Content starts

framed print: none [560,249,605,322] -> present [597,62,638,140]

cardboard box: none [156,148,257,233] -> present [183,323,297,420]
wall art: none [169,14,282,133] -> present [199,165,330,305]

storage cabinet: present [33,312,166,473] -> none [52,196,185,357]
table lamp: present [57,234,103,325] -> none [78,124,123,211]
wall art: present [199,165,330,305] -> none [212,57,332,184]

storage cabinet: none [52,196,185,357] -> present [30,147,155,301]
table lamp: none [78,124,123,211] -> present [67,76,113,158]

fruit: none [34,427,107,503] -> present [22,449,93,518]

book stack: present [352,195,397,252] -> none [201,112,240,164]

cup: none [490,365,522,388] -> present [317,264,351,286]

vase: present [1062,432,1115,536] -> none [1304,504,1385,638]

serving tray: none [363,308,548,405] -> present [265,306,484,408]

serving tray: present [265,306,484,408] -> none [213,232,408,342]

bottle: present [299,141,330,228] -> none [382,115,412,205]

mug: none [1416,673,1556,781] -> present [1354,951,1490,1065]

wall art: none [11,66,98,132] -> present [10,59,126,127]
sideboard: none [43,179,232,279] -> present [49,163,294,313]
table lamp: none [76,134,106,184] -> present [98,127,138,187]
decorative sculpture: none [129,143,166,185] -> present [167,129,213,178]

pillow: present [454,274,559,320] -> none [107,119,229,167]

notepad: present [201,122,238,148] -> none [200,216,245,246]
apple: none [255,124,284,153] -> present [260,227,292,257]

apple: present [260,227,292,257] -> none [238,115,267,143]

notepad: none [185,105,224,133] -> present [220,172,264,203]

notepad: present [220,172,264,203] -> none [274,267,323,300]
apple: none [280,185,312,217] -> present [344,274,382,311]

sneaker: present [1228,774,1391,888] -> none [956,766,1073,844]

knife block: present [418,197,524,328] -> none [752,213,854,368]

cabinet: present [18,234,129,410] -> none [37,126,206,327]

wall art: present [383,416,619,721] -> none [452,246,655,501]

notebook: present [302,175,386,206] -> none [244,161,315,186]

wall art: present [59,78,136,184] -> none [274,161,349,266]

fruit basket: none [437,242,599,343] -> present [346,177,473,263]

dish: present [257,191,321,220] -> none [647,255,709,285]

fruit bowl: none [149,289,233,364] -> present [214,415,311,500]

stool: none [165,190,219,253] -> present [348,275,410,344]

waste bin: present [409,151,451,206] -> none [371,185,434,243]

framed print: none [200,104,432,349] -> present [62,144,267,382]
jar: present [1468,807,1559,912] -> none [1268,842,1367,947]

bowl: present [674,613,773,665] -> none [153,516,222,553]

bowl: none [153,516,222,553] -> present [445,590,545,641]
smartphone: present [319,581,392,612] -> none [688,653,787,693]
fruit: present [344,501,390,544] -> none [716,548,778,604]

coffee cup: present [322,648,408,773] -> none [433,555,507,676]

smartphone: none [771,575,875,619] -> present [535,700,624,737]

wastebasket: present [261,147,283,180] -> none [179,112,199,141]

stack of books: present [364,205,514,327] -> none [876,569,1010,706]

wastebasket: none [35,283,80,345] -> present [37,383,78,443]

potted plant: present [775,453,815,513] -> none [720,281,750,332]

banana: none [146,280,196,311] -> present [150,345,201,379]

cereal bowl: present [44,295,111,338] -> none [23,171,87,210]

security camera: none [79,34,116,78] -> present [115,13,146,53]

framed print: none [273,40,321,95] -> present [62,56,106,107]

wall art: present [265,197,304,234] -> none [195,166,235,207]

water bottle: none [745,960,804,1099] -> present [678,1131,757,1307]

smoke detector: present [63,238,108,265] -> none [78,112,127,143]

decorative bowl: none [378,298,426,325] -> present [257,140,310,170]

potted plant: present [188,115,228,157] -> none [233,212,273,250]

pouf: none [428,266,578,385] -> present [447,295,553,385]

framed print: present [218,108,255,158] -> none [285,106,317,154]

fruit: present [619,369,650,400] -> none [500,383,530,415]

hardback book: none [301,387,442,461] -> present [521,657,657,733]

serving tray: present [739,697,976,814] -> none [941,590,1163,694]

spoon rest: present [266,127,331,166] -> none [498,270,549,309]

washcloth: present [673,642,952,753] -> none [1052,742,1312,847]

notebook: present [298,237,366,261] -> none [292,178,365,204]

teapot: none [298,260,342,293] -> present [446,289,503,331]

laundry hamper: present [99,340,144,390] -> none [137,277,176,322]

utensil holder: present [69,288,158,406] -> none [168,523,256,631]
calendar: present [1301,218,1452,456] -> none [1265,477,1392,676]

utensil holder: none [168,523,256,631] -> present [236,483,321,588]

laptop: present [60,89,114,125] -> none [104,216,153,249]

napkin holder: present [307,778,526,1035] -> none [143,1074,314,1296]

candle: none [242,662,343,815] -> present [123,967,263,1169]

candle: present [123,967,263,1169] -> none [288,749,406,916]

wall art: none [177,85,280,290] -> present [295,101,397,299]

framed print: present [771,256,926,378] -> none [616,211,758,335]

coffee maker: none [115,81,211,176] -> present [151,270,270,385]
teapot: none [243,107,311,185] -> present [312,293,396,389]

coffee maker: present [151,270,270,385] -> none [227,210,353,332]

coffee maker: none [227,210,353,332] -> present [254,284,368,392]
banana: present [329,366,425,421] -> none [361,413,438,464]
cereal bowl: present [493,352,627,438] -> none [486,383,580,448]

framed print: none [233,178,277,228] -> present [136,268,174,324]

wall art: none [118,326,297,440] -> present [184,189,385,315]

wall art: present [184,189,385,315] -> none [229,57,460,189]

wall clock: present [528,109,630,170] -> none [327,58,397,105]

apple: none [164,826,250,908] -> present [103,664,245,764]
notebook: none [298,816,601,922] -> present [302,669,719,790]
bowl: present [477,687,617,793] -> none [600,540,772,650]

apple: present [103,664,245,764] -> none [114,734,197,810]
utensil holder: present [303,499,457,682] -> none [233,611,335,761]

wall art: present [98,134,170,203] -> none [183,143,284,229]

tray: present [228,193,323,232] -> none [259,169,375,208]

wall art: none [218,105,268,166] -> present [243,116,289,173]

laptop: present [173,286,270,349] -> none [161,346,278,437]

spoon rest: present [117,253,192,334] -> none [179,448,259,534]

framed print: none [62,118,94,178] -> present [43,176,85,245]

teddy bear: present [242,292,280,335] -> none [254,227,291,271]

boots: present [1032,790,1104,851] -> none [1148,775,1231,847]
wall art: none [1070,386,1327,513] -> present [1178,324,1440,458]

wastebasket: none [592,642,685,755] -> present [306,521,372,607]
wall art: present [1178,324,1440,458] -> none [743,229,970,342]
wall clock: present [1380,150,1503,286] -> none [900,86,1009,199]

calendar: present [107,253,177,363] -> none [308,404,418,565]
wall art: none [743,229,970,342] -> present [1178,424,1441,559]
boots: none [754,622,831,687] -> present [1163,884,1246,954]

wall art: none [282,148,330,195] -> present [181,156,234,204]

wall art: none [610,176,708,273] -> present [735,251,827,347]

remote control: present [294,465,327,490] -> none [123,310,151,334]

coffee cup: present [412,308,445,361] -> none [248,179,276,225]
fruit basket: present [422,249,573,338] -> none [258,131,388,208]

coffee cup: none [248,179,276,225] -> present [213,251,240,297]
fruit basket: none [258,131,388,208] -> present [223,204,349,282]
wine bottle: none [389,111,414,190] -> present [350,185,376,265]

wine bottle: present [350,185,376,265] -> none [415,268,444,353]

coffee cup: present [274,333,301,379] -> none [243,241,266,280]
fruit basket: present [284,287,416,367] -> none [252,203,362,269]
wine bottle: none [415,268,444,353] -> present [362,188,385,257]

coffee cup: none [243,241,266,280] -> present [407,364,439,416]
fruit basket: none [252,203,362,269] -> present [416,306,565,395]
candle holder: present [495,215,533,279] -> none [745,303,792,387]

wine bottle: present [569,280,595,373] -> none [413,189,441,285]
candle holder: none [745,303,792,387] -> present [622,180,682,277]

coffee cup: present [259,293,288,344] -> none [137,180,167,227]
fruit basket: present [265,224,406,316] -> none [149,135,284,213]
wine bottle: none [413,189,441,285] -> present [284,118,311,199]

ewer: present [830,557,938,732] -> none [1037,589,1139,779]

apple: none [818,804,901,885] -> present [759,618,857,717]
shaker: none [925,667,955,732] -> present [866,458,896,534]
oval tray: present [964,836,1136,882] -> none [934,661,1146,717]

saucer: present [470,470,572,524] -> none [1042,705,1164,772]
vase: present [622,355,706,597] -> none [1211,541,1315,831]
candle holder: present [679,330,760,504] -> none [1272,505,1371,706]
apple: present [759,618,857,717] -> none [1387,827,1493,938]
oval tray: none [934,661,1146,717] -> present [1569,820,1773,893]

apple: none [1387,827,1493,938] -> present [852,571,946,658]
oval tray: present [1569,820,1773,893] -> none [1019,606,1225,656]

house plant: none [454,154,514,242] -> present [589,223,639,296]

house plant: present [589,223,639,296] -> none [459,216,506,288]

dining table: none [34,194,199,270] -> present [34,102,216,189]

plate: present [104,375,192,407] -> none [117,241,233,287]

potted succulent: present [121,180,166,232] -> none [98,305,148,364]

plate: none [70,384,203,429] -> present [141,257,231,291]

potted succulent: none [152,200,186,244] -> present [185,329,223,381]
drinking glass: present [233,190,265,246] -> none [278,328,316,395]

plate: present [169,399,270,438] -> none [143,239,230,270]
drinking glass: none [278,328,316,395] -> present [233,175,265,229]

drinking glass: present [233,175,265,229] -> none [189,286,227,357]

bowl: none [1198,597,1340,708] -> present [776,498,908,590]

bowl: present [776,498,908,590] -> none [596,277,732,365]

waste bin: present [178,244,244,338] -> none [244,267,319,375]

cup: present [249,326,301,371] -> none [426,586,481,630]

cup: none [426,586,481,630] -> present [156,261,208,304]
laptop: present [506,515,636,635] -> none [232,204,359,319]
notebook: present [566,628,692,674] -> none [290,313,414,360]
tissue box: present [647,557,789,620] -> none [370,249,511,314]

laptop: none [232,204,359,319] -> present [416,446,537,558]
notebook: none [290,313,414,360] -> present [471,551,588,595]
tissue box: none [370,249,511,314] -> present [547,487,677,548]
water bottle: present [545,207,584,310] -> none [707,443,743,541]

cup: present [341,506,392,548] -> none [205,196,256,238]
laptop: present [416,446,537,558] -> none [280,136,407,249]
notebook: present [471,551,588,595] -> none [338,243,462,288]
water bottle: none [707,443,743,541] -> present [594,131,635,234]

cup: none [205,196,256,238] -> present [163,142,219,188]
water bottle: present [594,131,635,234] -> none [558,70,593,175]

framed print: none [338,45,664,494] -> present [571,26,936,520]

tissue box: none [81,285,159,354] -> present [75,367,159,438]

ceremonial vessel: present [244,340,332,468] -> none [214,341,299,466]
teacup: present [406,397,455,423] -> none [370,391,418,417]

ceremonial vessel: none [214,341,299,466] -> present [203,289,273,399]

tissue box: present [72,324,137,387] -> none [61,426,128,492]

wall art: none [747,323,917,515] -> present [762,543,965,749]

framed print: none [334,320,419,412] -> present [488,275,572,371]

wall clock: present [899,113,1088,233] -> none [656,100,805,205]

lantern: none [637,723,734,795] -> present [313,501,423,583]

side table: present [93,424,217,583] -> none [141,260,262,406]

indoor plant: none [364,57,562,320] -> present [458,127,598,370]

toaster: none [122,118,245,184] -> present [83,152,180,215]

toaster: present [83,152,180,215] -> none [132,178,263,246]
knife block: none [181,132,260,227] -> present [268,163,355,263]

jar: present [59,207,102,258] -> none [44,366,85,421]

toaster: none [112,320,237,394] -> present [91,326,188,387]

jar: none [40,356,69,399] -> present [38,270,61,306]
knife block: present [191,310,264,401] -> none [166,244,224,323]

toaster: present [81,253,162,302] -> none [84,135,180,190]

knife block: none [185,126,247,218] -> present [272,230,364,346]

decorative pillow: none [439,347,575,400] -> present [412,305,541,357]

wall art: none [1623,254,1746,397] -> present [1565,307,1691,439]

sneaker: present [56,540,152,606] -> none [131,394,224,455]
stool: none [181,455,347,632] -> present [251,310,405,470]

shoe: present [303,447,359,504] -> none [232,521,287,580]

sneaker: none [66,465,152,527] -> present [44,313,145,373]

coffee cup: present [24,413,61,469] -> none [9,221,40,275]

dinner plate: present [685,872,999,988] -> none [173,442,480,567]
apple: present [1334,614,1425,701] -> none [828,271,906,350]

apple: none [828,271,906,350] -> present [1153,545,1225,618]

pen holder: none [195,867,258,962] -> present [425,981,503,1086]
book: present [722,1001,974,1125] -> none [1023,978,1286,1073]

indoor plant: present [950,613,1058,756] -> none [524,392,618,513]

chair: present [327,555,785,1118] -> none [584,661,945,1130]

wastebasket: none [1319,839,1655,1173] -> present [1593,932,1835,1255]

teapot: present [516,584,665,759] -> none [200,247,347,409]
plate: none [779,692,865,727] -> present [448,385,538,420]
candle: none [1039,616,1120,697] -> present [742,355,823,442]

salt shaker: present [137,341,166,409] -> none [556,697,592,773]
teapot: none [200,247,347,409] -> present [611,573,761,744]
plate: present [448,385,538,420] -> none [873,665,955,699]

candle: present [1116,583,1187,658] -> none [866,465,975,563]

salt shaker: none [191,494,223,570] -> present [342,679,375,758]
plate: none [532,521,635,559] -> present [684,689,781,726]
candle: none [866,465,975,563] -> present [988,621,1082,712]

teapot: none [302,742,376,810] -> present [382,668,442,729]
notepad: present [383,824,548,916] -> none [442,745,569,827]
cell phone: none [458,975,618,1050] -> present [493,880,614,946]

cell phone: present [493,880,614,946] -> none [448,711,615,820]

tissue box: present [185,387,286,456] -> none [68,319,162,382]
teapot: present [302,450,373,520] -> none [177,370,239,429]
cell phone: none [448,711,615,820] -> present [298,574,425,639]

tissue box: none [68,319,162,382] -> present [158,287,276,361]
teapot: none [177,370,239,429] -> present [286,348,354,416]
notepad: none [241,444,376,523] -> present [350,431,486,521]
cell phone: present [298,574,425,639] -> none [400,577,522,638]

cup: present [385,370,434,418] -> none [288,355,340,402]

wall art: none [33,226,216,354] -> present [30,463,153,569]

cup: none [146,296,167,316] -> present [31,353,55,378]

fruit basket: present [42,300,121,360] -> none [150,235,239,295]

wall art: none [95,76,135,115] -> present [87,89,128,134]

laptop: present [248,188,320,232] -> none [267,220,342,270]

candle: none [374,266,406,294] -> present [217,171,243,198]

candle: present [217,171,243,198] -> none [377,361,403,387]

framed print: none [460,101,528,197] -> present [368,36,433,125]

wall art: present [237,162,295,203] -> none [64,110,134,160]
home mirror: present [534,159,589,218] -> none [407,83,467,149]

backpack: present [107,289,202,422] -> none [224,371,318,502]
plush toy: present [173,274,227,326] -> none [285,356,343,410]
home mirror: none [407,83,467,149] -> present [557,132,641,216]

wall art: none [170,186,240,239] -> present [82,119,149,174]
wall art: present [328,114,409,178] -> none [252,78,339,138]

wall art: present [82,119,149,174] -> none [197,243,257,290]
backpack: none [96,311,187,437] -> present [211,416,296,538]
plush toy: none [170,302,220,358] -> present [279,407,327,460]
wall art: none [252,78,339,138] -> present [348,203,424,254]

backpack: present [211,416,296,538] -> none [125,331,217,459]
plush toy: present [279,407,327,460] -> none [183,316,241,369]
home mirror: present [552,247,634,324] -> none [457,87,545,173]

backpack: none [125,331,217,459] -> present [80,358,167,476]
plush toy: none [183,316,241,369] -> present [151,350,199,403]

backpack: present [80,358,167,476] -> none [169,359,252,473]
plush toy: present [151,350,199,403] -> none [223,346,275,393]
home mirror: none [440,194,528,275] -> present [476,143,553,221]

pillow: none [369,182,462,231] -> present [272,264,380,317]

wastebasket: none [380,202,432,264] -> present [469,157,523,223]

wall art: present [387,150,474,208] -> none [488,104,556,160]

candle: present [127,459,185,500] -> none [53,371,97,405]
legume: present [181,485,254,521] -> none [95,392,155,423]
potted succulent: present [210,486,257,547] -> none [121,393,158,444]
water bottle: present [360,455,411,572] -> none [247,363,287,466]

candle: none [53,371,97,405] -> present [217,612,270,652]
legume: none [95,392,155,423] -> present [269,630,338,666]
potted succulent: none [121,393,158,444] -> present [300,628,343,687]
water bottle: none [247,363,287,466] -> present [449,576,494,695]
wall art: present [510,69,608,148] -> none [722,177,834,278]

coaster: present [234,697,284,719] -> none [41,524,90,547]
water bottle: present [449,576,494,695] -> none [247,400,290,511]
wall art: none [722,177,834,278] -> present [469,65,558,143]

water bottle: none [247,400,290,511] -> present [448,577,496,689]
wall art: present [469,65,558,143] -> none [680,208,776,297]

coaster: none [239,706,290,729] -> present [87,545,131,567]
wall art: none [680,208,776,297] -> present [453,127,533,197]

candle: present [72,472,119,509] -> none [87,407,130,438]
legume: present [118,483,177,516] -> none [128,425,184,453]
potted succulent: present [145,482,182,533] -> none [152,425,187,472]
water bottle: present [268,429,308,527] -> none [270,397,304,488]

Content ends

WORK ITEM
Review the preceding data and report every line that includes the string "house".

EXERCISE ANSWER
house plant: none [454,154,514,242] -> present [589,223,639,296]
house plant: present [589,223,639,296] -> none [459,216,506,288]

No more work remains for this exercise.